Background: South Africa's overburdened healthcare systems have led to criticism of its unsustainable tuberculosis management interventions. In 2011, the National Department of Health implemented an outpatient, decentralised care model, but this increased costs and jeopardised the long-term viability of prevention measures. Home confinement is now recognised as a viable intervention option, when combined with safety precautions such as ventilation and medical support. However, little is known about the risk of infection in this context. Objectives: To assess the effectiveness of wind-driven roof turbines in enhancing ventilation and their potential to lower the risk of Mycobacterium tuberculosis infection in a residential setting. Methods: Eight houses were selected and divided equally into intervention (wind turbines installed) and control groups, using a pairwise comparison method.

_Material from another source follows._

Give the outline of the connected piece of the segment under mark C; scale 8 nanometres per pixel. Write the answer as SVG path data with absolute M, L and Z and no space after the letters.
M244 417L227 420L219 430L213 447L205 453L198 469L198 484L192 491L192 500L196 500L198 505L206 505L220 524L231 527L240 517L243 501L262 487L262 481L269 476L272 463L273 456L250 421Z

The CO2 decay method was used as a proxy to determine ventilation in the houses. The wind-driven roof turbines' potential to lower the risk of Mycobacterium tuberculosis infection was stochastically evaluated using the Wells-Riley mathematical model. Results: During two seasons, installation of a roof turbine resulted in twofold ventilation rates compared to the control houses. Consequently, the WellsRiley model predicted a twofold reduction in the probability of infection in the intervention compared to the control households. Conclusion: Low-cost, low-maintenance wind-driven roof turbines are effective in increasing ventilation in houses, and should be considered as an additional layer of protection against Mycobacterium tuberculosis and other infections in residential settings.